Prompt A — From the court ruling passage, extract the text from "Inevitably the contention" up to and including "as to costs.".
Prompt B — Translate this sentence from the court ruling passage into Spanish: "Admittedly the employee was not re-instated yet; nor was he paid compensation in lieu of reinstatement."

Passage —
----------

Inevitably the contention of the Society has fallen flat. The objections raised against Ext. P1 order are therefore negatived. It is legal and valid. 10. Before I conclude, I am distressed to see that though Ext. P1 order was passed as early as on 24-11-1988, the fruits of the order are denied to the employee. Admittedly the employee was not re-instated yet; nor was he paid compensation in lieu of reinstatement. Therefore it is for the authorities concerned to take immediate action for implementation of Ext. P1 order. The Original Petition is dismissed, but in the circumstances, without any order as to costs.

----------

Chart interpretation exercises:

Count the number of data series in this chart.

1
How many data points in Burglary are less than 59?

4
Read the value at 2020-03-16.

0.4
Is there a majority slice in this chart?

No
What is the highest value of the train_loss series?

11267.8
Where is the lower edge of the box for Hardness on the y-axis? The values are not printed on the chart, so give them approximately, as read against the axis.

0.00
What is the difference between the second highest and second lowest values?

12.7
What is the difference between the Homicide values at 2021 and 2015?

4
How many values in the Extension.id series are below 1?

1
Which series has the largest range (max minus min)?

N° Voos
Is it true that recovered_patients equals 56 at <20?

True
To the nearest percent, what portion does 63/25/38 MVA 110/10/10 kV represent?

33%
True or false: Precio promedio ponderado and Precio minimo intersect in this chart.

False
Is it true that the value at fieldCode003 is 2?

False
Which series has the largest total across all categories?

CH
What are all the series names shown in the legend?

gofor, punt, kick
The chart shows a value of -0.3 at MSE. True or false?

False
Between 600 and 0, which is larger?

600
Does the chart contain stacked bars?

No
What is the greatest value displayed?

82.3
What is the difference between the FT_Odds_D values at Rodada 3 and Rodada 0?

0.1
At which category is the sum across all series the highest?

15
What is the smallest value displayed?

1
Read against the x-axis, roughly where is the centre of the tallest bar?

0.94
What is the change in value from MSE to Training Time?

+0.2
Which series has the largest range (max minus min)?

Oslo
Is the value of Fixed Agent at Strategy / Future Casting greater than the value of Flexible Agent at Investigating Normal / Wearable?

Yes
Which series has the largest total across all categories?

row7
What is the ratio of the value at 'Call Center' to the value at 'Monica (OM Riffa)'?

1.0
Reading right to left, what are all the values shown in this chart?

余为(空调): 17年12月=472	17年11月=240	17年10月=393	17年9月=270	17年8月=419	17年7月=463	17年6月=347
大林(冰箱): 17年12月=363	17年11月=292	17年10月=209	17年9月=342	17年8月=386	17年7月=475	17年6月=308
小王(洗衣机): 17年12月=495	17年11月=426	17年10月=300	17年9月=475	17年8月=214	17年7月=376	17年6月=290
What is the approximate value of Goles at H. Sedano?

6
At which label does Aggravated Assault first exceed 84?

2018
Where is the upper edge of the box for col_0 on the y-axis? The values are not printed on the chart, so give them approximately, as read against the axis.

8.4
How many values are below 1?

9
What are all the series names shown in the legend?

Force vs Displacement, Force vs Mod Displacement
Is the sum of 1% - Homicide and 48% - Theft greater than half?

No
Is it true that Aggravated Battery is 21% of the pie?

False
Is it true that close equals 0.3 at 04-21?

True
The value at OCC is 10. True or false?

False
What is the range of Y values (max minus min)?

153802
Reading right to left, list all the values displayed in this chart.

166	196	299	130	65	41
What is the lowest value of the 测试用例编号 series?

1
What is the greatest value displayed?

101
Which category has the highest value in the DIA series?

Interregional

----------

Exercise output A —
Inevitably the contention of the Society has fallen flat. The objections raised against Ext. P1 order are therefore negatived. It is legal and valid. 10. Before I conclude, I am distressed to see that though Ext. P1 order was passed as early as on 24-11-1988, the fruits of the order are denied to the employee. Admittedly the employee was not re-instated yet; nor was he paid compensation in lieu of reinstatement. Therefore it is for the authorities concerned to take immediate action for implementation of Ext. P1 order. The Original Petition is dismissed, but in the circumstances, without any order as to costs.

Exercise output B — Es cierto que el empleado aún no ha sido reincorporado; tampoco se le pagó una indemnización en lugar de la reincorporación.